Provided information.
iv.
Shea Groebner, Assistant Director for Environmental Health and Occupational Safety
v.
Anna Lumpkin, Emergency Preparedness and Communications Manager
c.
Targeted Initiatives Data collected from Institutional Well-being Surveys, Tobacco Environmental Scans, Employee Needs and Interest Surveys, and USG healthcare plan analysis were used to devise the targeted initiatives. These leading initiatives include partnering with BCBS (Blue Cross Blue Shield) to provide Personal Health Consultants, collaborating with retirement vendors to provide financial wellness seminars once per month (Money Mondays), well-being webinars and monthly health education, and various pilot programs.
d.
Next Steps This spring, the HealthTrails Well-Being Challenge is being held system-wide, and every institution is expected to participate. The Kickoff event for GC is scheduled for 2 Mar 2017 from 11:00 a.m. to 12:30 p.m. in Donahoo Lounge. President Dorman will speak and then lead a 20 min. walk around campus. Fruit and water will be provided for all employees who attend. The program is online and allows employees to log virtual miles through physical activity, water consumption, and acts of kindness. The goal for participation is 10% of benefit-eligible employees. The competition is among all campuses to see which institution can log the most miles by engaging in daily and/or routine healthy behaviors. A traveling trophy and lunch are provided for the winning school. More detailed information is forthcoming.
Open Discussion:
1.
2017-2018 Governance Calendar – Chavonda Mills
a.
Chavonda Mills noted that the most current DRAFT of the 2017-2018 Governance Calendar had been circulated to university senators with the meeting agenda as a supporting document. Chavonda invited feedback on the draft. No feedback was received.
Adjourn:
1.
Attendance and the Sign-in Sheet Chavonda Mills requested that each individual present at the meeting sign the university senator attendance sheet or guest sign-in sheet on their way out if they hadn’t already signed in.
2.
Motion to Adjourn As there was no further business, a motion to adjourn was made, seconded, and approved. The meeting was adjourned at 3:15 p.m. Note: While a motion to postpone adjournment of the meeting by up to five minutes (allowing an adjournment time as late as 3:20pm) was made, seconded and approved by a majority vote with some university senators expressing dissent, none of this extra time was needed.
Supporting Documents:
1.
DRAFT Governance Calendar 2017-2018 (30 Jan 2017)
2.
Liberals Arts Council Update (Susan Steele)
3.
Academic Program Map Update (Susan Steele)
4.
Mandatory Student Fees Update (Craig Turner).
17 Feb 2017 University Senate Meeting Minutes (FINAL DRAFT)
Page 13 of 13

* * *

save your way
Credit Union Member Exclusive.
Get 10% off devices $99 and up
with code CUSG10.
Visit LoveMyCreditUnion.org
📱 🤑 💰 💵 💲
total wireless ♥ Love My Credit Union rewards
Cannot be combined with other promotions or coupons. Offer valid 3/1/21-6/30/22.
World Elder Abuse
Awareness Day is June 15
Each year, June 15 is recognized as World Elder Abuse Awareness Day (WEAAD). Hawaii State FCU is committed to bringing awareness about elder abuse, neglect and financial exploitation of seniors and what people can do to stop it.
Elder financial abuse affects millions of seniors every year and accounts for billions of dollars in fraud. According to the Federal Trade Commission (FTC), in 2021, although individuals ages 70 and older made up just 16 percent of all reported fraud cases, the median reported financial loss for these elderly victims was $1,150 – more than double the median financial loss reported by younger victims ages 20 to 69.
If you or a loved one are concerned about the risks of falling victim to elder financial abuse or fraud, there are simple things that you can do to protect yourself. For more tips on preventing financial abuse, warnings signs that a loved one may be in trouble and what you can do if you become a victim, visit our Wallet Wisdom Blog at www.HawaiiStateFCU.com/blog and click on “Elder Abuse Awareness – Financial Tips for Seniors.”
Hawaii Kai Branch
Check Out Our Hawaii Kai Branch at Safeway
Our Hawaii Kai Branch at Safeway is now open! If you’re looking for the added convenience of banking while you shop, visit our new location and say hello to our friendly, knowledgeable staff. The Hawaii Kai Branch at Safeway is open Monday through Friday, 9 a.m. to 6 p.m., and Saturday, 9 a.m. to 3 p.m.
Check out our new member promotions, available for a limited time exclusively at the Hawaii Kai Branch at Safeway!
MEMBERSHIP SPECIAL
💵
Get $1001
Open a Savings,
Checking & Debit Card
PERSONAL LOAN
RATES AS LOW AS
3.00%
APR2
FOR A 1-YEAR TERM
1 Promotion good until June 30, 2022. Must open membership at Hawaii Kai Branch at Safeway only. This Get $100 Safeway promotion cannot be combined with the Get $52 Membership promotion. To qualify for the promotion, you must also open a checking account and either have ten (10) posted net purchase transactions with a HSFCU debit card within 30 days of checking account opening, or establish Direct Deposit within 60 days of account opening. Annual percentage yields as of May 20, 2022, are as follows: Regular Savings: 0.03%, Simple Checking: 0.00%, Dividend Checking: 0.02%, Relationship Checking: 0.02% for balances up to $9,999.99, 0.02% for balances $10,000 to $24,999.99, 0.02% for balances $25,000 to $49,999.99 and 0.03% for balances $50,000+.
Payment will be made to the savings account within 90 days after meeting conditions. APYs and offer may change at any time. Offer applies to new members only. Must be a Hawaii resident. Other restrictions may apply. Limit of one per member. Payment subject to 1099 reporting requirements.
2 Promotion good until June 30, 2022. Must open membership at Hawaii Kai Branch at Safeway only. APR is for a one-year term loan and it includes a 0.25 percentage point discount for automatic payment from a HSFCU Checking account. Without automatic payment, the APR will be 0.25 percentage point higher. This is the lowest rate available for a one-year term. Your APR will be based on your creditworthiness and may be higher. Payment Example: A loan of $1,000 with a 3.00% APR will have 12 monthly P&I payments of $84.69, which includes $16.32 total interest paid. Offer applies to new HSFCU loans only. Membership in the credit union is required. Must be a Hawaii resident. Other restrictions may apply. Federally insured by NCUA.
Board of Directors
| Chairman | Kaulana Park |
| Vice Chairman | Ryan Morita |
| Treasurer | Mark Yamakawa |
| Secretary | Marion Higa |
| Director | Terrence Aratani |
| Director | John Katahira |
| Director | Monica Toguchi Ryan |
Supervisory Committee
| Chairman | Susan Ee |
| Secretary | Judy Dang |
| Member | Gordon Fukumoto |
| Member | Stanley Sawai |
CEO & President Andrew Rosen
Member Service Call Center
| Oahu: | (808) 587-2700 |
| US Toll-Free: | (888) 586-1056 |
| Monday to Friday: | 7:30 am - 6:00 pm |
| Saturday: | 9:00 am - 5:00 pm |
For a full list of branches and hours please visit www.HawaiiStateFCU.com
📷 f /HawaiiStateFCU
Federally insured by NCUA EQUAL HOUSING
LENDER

--

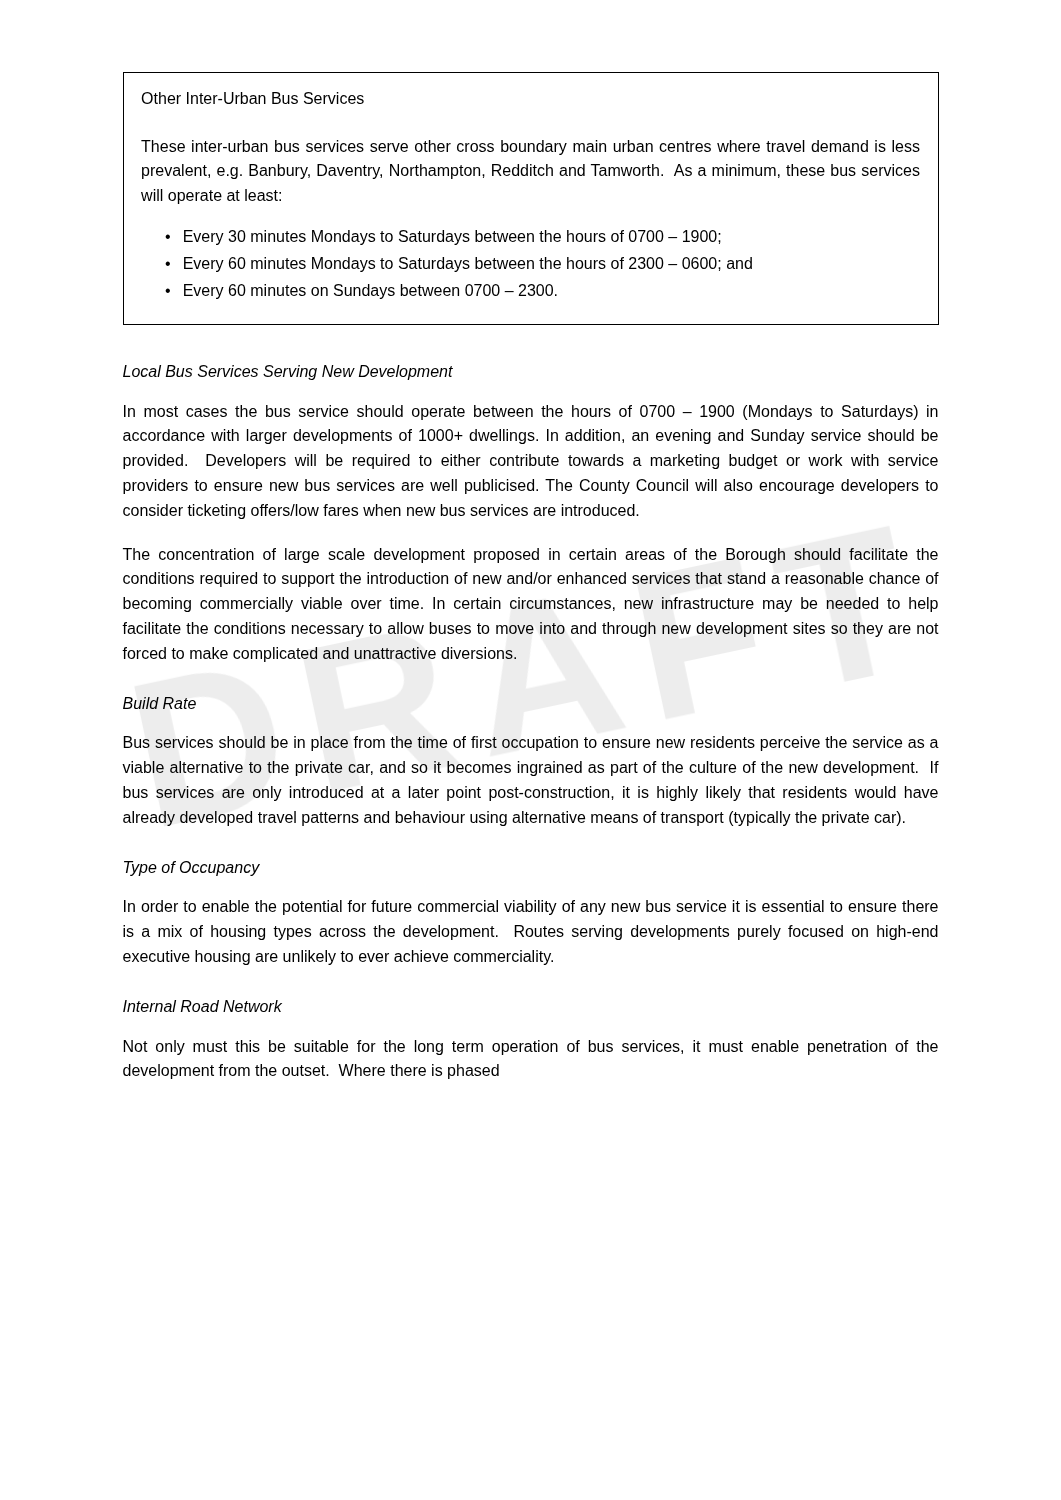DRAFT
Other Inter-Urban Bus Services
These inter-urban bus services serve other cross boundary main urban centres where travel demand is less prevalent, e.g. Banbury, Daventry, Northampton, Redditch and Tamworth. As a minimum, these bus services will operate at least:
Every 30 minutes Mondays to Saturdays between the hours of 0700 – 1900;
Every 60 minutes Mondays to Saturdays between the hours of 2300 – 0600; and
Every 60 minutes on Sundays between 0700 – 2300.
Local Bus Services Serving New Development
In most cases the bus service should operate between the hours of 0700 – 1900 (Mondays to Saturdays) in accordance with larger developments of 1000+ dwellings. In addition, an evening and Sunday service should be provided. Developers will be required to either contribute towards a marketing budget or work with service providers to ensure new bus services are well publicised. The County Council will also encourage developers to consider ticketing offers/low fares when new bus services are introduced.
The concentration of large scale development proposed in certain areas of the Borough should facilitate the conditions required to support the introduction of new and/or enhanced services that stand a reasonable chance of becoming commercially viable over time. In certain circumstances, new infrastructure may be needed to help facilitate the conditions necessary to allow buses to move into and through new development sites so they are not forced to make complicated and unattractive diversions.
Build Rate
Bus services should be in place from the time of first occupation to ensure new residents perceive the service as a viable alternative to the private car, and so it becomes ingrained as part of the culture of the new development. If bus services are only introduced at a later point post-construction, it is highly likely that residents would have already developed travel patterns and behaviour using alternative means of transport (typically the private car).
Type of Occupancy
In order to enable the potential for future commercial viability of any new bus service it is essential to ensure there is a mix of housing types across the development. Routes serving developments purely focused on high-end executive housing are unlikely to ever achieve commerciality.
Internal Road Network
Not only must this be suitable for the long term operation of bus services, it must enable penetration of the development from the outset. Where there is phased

What this task involves. Gather up every line from the listing above in which the word "Chairman" occurs.

Answer to this task.
| Chairman | Kaulana Park |
| Vice Chairman | Ryan Morita |
| Chairman | Susan Ee |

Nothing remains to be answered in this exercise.